We drank coffee on the veranda. Her head was a bit sore, but her self-mocking smile was beautiful. She had phoned Mogale. Branca had phoned back. Two calls. But we hadn’t learned about the letter at the gate yet. Dick came to flirt, Susan came to tell us about the letter. We saw Edwin at the gate, as large as life. Then we drove to Mogale. Looked through Cobie’s house with Branca, looked at the blood smear on the safe and left. Then the attack.

What was I missing?

How had they known about Edwin and the message? How had they known where we were in order to ambush us?

I went back to that morning. We get the letter from Edwin. Emma questions him. Gives him money.

Could someone have seen us while we were talking to Edwin at the gate of Mohlolobe? Were there eyes somewhere that saw the letter being handed over?

Game fence, high fences, dense bush on both sides of the road.
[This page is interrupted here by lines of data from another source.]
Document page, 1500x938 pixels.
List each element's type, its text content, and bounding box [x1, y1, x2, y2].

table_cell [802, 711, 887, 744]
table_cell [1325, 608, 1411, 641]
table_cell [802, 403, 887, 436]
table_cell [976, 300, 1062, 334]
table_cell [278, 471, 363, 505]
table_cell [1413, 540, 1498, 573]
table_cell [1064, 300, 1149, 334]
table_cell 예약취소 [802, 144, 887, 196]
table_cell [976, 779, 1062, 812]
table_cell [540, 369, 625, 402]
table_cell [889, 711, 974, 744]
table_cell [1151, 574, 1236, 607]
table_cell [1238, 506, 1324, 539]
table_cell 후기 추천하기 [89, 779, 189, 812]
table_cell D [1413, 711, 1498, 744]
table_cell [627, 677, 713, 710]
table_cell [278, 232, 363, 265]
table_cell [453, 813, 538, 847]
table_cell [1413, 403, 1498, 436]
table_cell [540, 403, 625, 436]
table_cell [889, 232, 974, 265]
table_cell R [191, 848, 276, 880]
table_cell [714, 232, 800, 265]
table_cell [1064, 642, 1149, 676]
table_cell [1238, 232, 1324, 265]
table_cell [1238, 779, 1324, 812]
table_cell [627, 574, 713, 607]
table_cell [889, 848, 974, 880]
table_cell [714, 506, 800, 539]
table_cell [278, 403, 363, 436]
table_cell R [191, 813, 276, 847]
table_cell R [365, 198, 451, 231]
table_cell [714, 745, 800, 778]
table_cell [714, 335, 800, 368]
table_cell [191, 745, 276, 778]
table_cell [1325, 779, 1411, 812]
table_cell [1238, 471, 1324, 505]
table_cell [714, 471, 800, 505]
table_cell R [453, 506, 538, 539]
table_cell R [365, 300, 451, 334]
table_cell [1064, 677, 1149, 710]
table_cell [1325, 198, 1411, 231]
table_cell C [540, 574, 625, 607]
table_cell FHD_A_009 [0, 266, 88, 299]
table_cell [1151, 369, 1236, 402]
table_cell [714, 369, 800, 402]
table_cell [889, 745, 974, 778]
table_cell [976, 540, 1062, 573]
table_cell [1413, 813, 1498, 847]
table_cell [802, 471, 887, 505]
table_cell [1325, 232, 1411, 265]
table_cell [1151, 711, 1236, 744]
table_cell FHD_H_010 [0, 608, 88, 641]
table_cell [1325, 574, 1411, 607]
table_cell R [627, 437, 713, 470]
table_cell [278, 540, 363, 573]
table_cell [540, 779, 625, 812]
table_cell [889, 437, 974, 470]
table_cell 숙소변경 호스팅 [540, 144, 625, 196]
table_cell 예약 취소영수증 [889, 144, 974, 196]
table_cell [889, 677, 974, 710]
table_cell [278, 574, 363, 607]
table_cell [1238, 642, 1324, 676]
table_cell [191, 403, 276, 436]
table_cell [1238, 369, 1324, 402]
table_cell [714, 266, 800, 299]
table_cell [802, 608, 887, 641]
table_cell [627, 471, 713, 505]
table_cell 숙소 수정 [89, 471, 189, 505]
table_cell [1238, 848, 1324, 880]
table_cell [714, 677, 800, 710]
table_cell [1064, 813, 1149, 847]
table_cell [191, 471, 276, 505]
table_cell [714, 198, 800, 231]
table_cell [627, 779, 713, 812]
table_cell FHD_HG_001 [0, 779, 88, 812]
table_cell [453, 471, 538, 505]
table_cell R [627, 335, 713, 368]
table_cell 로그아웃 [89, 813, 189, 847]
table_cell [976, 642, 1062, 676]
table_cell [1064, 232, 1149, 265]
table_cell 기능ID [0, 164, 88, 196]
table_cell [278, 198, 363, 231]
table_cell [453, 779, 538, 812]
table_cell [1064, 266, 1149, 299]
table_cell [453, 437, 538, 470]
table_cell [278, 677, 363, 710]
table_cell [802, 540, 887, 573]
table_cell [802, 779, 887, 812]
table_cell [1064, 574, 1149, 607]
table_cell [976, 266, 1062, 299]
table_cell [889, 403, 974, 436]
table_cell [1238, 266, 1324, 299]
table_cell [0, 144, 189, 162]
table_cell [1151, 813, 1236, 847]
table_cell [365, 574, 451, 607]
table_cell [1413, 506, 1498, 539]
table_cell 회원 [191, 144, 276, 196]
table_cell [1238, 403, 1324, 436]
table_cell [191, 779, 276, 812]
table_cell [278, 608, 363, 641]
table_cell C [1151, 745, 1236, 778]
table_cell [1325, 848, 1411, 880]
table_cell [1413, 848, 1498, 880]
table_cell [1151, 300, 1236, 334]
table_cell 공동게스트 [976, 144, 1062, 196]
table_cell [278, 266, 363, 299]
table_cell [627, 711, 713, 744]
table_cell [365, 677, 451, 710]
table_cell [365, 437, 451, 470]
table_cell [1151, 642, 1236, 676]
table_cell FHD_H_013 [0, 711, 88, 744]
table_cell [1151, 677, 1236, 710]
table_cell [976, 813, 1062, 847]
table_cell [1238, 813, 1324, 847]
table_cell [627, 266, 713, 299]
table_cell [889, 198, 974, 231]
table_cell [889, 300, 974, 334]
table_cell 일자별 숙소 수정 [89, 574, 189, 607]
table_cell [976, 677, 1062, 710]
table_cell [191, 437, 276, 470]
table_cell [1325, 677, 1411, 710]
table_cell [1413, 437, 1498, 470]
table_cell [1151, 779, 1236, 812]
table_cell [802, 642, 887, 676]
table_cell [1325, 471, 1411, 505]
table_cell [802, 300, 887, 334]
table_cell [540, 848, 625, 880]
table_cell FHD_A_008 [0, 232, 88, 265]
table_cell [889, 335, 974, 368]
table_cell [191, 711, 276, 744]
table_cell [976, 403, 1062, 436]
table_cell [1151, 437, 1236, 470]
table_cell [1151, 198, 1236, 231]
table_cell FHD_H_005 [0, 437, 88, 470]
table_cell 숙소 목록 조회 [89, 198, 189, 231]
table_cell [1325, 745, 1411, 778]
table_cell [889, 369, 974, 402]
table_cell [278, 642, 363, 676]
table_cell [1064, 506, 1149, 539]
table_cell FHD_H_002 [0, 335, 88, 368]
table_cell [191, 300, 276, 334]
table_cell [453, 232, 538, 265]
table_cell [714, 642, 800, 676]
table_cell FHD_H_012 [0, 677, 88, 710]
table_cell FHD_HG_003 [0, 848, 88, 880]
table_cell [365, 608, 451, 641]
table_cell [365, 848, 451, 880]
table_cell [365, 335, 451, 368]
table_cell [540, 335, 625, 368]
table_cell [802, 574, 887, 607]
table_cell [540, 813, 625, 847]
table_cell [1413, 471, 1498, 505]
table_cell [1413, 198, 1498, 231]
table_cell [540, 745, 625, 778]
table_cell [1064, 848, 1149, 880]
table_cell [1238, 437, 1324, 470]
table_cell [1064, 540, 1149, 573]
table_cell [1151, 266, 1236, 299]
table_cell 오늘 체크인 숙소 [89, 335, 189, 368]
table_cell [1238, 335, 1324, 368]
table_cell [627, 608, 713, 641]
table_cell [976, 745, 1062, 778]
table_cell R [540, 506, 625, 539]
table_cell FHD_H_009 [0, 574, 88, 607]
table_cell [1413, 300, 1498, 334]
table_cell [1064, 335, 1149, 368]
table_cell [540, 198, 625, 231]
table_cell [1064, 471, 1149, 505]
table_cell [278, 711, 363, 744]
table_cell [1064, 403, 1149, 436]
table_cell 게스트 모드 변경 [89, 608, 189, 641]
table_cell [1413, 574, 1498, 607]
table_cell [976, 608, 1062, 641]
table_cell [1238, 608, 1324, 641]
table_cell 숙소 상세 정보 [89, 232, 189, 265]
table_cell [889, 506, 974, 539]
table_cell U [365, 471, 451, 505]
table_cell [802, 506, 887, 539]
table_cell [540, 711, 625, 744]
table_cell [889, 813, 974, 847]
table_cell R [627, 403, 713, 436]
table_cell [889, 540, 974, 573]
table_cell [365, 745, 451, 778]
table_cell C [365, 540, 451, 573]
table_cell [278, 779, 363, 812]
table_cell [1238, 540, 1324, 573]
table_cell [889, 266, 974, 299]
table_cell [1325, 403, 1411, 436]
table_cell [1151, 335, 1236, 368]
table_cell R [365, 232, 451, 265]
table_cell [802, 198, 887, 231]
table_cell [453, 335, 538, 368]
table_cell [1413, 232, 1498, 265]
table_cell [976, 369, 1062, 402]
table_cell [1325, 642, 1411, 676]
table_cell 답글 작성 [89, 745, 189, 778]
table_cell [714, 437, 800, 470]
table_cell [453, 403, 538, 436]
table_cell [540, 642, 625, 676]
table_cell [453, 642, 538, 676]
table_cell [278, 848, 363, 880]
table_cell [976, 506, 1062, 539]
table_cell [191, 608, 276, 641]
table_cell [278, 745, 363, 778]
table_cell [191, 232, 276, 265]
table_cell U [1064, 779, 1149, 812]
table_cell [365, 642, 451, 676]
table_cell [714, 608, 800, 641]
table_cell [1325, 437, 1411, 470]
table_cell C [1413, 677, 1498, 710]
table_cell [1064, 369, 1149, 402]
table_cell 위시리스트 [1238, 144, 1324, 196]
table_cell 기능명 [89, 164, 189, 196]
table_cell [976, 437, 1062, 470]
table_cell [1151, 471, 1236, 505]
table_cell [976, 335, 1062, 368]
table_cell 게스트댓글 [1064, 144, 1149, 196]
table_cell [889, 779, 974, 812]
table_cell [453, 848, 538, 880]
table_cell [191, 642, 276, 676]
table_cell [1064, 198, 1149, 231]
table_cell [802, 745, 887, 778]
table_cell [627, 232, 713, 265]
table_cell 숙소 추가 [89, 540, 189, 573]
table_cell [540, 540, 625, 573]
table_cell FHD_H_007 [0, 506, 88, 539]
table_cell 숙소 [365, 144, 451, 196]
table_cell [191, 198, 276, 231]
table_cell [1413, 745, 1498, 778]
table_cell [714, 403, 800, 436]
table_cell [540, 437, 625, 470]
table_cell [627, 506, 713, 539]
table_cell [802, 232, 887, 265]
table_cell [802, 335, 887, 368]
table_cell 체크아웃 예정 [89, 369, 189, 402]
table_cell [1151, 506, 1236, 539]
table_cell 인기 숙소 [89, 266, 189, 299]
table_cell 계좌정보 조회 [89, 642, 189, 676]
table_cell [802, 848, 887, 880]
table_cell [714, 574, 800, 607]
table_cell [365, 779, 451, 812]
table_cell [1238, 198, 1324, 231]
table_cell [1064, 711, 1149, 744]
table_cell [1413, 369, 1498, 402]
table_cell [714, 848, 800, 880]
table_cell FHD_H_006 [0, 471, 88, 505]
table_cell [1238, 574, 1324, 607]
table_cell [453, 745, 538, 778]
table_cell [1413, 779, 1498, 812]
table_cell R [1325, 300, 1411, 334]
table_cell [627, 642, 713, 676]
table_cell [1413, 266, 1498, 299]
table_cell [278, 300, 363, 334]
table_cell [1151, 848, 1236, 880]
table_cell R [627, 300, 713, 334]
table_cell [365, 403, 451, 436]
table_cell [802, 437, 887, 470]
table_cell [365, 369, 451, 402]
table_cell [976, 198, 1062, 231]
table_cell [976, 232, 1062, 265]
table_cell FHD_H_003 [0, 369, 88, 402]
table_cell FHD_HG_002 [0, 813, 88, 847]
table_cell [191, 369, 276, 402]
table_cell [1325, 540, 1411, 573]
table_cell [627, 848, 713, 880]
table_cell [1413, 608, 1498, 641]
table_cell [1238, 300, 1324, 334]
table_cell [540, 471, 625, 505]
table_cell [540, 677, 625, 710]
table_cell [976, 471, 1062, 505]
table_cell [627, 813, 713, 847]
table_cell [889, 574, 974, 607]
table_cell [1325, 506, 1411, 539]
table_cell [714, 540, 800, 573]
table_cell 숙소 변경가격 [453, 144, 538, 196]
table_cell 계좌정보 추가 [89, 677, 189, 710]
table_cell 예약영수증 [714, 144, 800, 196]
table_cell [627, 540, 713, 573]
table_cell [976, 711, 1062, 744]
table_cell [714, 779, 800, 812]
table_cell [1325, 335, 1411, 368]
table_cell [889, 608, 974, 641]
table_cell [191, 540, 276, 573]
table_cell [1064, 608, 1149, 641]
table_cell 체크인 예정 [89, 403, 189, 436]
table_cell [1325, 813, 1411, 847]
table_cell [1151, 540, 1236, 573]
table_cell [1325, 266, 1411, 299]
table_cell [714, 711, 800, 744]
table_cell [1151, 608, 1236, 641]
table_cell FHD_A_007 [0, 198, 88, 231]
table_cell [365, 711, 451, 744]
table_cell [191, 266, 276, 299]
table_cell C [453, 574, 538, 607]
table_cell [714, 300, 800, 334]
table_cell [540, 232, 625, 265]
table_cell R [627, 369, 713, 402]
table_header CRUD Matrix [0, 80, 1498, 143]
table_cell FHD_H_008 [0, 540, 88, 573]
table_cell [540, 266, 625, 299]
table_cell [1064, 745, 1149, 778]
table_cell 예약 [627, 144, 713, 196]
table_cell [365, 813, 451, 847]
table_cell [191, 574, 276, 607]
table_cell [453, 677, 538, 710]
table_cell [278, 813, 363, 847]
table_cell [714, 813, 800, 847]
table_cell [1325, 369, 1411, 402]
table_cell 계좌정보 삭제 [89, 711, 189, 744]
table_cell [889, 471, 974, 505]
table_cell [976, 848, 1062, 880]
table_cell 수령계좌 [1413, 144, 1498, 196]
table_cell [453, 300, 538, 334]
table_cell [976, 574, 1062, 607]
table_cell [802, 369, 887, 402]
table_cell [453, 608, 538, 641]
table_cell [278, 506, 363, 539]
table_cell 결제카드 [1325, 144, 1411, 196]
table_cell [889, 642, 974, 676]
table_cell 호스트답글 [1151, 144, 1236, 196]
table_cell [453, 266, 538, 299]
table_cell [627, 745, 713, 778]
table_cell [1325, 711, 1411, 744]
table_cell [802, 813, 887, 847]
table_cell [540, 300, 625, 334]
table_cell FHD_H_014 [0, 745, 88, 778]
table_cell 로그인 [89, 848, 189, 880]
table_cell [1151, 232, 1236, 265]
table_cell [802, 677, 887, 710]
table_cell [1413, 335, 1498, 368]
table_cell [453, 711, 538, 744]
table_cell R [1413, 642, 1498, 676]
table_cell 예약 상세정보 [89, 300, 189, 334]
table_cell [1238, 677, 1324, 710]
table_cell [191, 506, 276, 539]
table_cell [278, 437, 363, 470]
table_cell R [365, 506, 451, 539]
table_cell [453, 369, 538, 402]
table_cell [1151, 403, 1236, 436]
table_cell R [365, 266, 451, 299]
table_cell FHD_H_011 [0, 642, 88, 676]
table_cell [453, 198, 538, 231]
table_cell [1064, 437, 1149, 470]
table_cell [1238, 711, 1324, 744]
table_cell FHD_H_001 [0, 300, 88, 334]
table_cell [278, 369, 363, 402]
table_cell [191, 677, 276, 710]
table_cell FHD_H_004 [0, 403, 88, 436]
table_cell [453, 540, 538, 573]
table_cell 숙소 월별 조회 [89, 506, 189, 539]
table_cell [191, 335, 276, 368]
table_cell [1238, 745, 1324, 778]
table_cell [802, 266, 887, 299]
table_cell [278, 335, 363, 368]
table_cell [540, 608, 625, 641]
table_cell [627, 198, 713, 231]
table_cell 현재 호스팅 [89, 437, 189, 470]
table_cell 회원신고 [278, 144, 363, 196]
No vehicles parked at a distance. I would have seen them. But even if there were a hidden spy with binoculars, they couldn’t have known the contents of the letter.

We drive away. Emma stares at the letter. Reads it over and over. Speculates over the style of writing.

Then her cell phone rings.

There was a call. Carel the Rich. She told him everything. Everything. About the letter too, and then I knew how they did it. I hit the bathwater with my fist, the water splashed against the fish and seaweed. A dolphin grinned at me with an open mouth and I grinned back, because I knew.